Shame By Another Name | Teen Ink

Shame By Another Name

May 24, 2012
By 0622christine BRONZE, Melbourne, Florida
0622christine BRONZE, Melbourne, Florida
2 articles 0 photos 0 comments

Bullying is like sex trafficking; it is the pariah of conversation and a carefully avoided subject, but you know it when you see it. The internally bruised student, afraid to come to school may not be so different from the kidnapped and enslaved young woman. Despite the rudimentary differences in their sufferings, there is one key element that both are battling; they live in shame.
You could say that bullying is the product of other adolescent’s feelings of inadequacy or their need to feel superior but the simple truth is that bullying is the outcome of today’s teenager’s lack of empathy for one another. I have felt just as insecure and inferior as any of my fellow high school counterparts but the reason I have never bullied another student is as simple as the reason some people do. I know that cruelty doesn’t solve anything. As in the words of Dr. Martin Luther King Jr. “Darkness cannot drive out darkness, only light can do that. Just as hate cannot drive out hate, only love can do that.”
My experiences with bullying range from racist comments about my immigrant parents to derogatory remarks about the back brace I wore to school for three years. I can remember being about six or seven and having older students tell me they were going to deport my parents, my teacher, never doing a thing to stop the taunting.

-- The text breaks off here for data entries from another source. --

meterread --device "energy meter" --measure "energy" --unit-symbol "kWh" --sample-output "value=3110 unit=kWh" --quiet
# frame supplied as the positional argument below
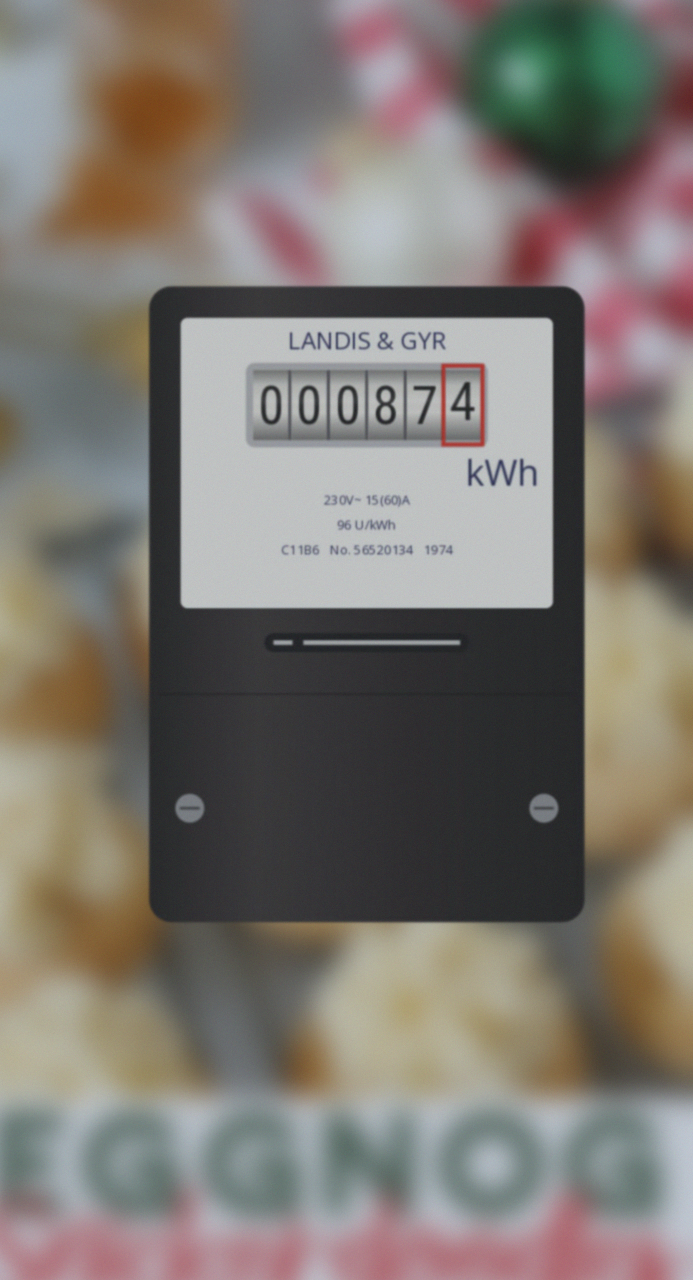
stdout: value=87.4 unit=kWh
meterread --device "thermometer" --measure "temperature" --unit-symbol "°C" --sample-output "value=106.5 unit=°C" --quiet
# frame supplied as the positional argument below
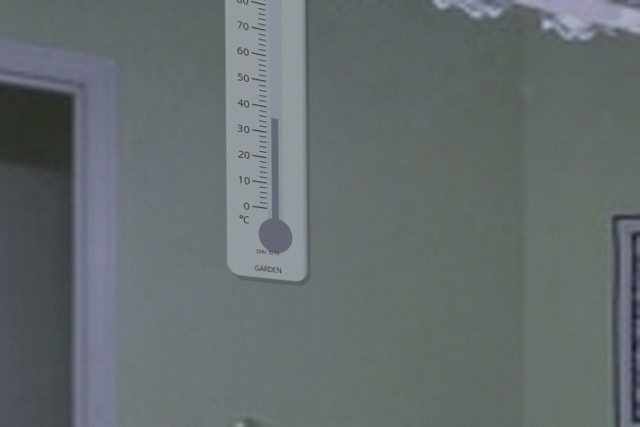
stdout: value=36 unit=°C
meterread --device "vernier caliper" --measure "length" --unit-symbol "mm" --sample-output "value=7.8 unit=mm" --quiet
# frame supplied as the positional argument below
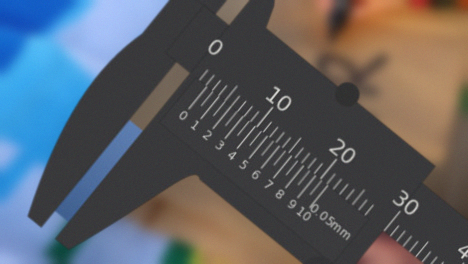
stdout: value=2.2 unit=mm
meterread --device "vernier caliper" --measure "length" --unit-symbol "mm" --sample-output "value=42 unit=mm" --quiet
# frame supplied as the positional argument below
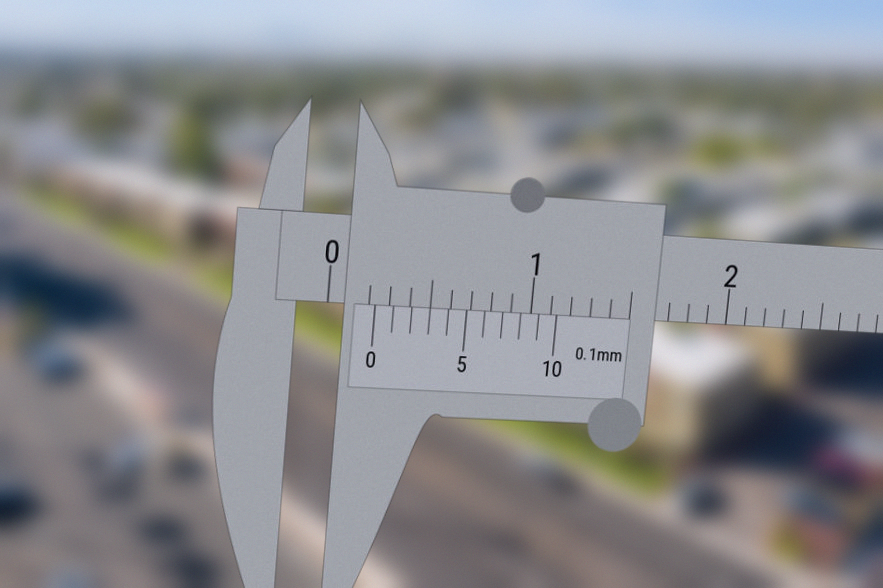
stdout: value=2.3 unit=mm
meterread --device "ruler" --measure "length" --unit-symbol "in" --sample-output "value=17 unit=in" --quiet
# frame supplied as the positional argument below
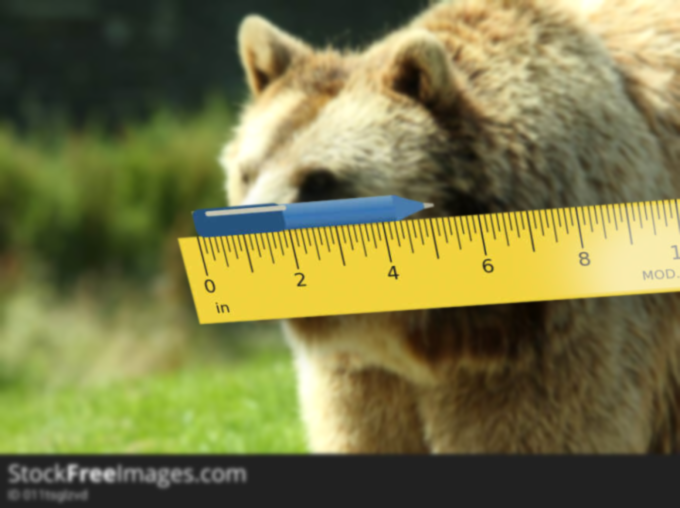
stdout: value=5.125 unit=in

Now, as a fifteen year old who understands what deportation even means, I like to think that I could stand up to them now, but the naïve, younger version of myself had no way to defend herself and that is something that cannot be ignored.
Today, it’s been over two years since I stopped wearing a brace and eight years since I saw the students who made me fear my own school. Had I known then, what I know now about the consequences bullying has had on so many other children, I would never have allowed anyone to treat me in the manner that they did but the first school seminar on bullying wasn’t held until I was in 8th grade and by that time, I’d faced bullying more times than could remember – or wanted to for that matter. The end of bullying will be the product of earlier exposure to information on what constitutes on bullying and how to face it. Because as a six year old, when I was battling bullying the most was when I least understood what it was. Today, all I can think is ‘give me a way back in time, a chance to stand up to those who bullied me, and get out of my way.’